What you have to do
Quote the listing in full, exactly as given, minus any pictures.

Material provided
◆ ◆ ◆ ◆

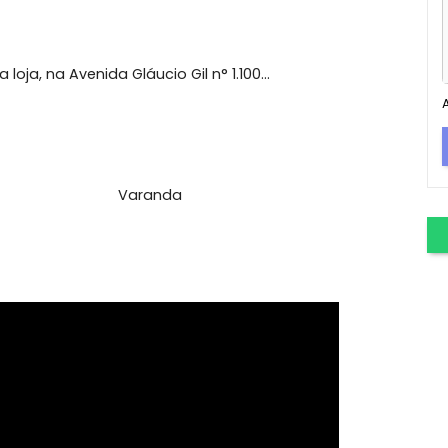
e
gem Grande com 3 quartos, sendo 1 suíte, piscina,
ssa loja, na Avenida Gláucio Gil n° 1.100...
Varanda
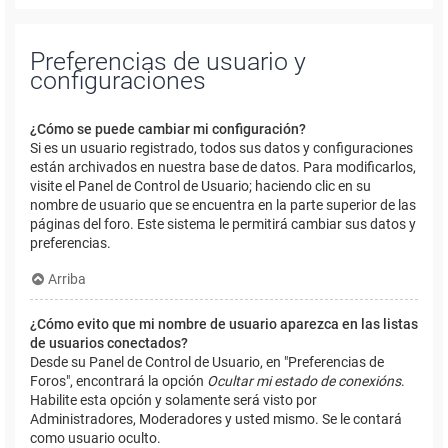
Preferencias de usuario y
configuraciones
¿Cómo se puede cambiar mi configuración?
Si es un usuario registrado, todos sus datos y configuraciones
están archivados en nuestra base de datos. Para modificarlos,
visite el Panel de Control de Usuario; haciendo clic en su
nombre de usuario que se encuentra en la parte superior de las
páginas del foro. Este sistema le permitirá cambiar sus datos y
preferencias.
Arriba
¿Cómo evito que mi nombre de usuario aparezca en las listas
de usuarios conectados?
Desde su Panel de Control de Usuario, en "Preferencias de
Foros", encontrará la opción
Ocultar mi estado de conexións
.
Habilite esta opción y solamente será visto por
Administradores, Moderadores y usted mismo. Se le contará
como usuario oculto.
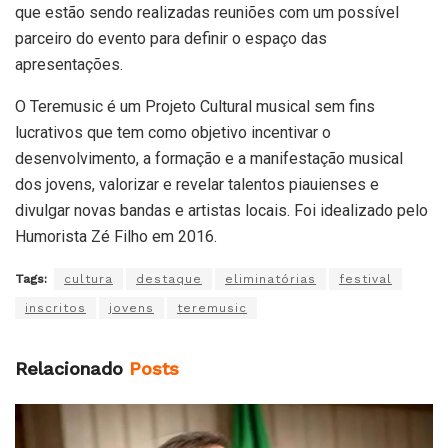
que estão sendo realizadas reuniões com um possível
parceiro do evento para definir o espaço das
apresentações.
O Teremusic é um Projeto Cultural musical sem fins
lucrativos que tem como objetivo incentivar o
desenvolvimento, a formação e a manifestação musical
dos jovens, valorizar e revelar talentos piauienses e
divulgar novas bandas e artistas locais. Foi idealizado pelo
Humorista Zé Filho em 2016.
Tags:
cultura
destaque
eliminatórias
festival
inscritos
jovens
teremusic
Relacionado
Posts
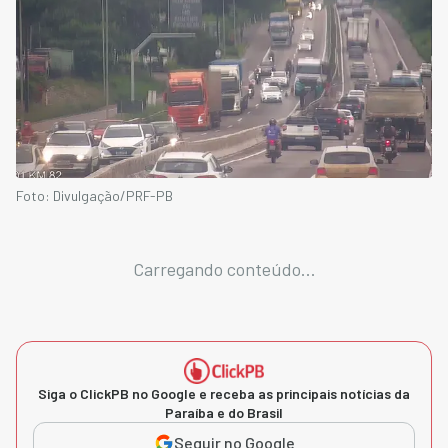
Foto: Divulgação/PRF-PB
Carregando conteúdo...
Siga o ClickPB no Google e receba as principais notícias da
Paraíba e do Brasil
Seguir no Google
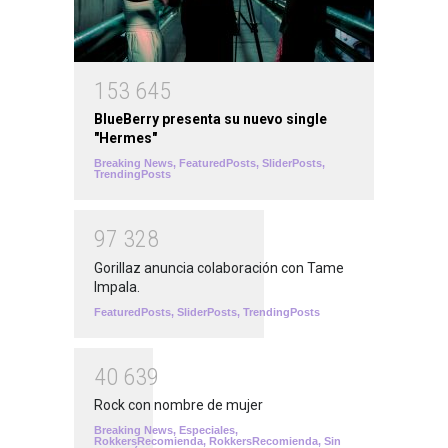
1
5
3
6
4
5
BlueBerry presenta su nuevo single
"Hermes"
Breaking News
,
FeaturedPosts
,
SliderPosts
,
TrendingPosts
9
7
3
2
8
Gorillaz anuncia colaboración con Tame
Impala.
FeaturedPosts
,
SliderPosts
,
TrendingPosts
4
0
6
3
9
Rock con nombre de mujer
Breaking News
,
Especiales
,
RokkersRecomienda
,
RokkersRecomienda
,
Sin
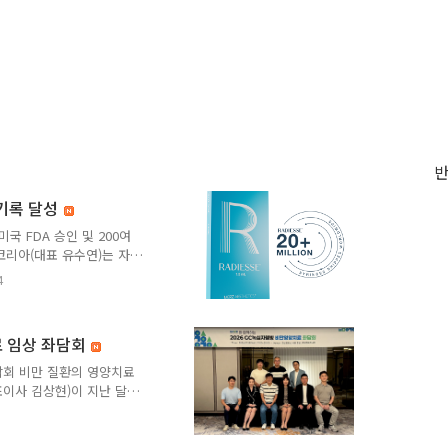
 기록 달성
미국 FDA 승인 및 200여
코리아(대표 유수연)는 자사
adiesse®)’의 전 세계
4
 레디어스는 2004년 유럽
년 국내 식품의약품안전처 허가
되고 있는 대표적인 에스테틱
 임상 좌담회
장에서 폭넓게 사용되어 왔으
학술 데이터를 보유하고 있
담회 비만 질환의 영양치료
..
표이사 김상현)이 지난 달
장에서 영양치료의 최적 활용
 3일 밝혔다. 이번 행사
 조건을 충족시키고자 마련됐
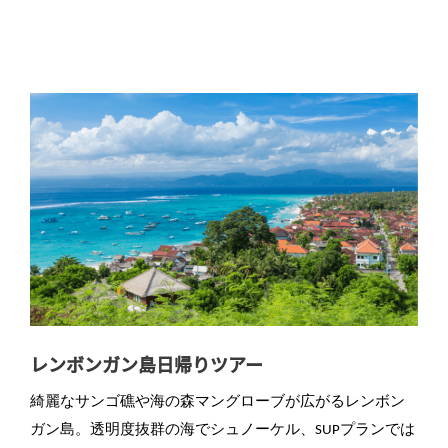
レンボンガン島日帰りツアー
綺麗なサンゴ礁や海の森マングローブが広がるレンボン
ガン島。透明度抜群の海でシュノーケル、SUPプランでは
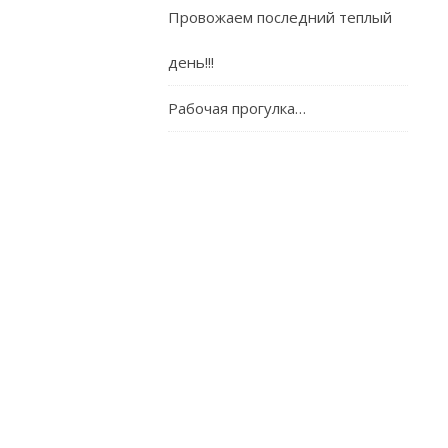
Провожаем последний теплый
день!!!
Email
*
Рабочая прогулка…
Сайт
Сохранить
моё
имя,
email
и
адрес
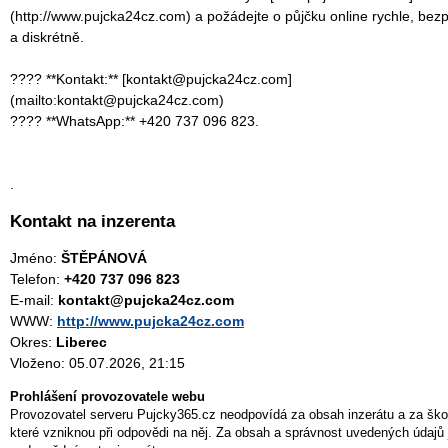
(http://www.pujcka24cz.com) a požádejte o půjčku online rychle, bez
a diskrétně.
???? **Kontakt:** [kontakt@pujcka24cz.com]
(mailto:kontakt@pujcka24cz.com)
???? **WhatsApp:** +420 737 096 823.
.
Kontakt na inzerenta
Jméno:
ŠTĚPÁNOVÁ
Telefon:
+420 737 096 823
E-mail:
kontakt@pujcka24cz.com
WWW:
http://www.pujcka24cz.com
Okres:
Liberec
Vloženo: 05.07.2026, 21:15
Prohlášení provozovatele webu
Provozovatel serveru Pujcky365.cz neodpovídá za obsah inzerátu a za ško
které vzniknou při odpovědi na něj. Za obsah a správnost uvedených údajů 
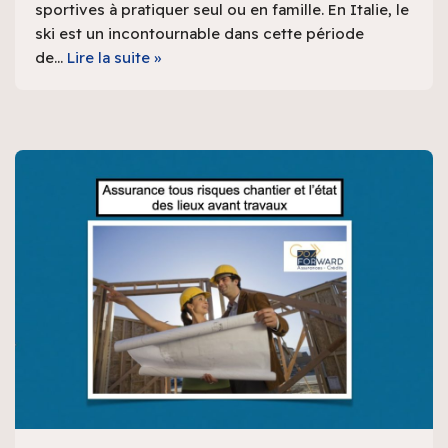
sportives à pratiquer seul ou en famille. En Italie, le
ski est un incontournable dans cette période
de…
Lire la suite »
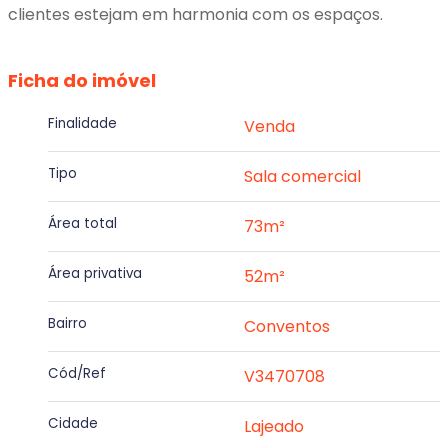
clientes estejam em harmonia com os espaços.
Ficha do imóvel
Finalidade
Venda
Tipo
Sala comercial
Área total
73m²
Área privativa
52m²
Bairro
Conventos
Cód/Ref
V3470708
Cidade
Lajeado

◆ ◆ ◆ ◆

Answer to this task
e
gem Grande com 3 quartos, sendo 1 suíte, piscina,
ssa loja, na Avenida Gláucio Gil n° 1.100...
Varanda
Preferencias de usuario y
configuraciones
¿Cómo se puede cambiar mi configuración?
Si es un usuario registrado, todos sus datos y configuraciones
están archivados en nuestra base de datos. Para modificarlos,
visite el Panel de Control de Usuario; haciendo clic en su
nombre de usuario que se encuentra en la parte superior de las
páginas del foro. Este sistema le permitirá cambiar sus datos y
preferencias.
Arriba
¿Cómo evito que mi nombre de usuario aparezca en las listas
de usuarios conectados?
Desde su Panel de Control de Usuario, en "Preferencias de
Foros", encontrará la opción
Ocultar mi estado de conexións
.
Habilite esta opción y solamente será visto por
Administradores, Moderadores y usted mismo. Se le contará
como usuario oculto.
que estão sendo realizadas reuniões com um possível
parceiro do evento para definir o espaço das
apresentações.
O Teremusic é um Projeto Cultural musical sem fins
lucrativos que tem como objetivo incentivar o
desenvolvimento, a formação e a manifestação musical
dos jovens, valorizar e revelar talentos piauienses e
divulgar novas bandas e artistas locais. Foi idealizado pelo
Humorista Zé Filho em 2016.
Tags:
cultura
destaque
eliminatórias
festival
inscritos
jovens
teremusic
Relacionado
Posts
Foto: Divulgação/PRF-PB
Carregando conteúdo...
Siga o ClickPB no Google e receba as principais notícias da
Paraíba e do Brasil
Seguir no Google
1
5
3
6
4
5
BlueBerry presenta su nuevo single
"Hermes"
Breaking News
,
FeaturedPosts
,
SliderPosts
,
TrendingPosts
9
7
3
2
8
Gorillaz anuncia colaboración con Tame
Impala.
FeaturedPosts
,
SliderPosts
,
TrendingPosts
4
0
6
3
9
Rock con nombre de mujer
Breaking News
,
Especiales
,
RokkersRecomienda
,
RokkersRecomienda
,
Sin
 기록 달성
미국 FDA 승인 및 200여
코리아(대표 유수연)는 자사
adiesse®)’의 전 세계
4
 레디어스는 2004년 유럽
년 국내 식품의약품안전처 허가
되고 있는 대표적인 에스테틱
 임상 좌담회
장에서 폭넓게 사용되어 왔으
학술 데이터를 보유하고 있
담회 비만 질환의 영양치료
..
표이사 김상현)이 지난 달
장에서 영양치료의 최적 활용
 3일 밝혔다. 이번 행사
 조건을 충족시키고자 마련됐
レンボンガン島日帰りツアー
綺麗なサンゴ礁や海の森マングローブが広がるレンボン
ガン島。透明度抜群の海でシュノーケル、SUPプランでは
Провожаем последний теплый
день!!!
Email
*
Рабочая прогулка…
Сайт
Сохранить
моё
имя,
email
и
адрес
(http://www.pujcka24cz.com) a požádejte o půjčku online rychle, bez
a diskrétně.
???? **Kontakt:** [kontakt@pujcka24cz.com]
(mailto:kontakt@pujcka24cz.com)
???? **WhatsApp:** +420 737 096 823.
.
Kontakt na inzerenta
Jméno:
ŠTĚPÁNOVÁ
Telefon:
+420 737 096 823
E-mail:
kontakt@pujcka24cz.com
WWW:
http://www.pujcka24cz.com
Okres:
Liberec
Vloženo: 05.07.2026, 21:15
Prohlášení provozovatele webu
Provozovatel serveru Pujcky365.cz neodpovídá za obsah inzerátu a za ško
které vzniknou při odpovědi na něj. Za obsah a správnost uvedených údajů 
sportives à pratiquer seul ou en famille. En Italie, le
ski est un incontournable dans cette période
de…
Lire la suite »
clientes estejam em harmonia com os espaços.
Ficha do imóvel
Finalidade
Venda
Tipo
Sala comercial
Área total
73m²
Área privativa
52m²
Bairro
Conventos
Cód/Ref
V3470708
Cidade
Lajeado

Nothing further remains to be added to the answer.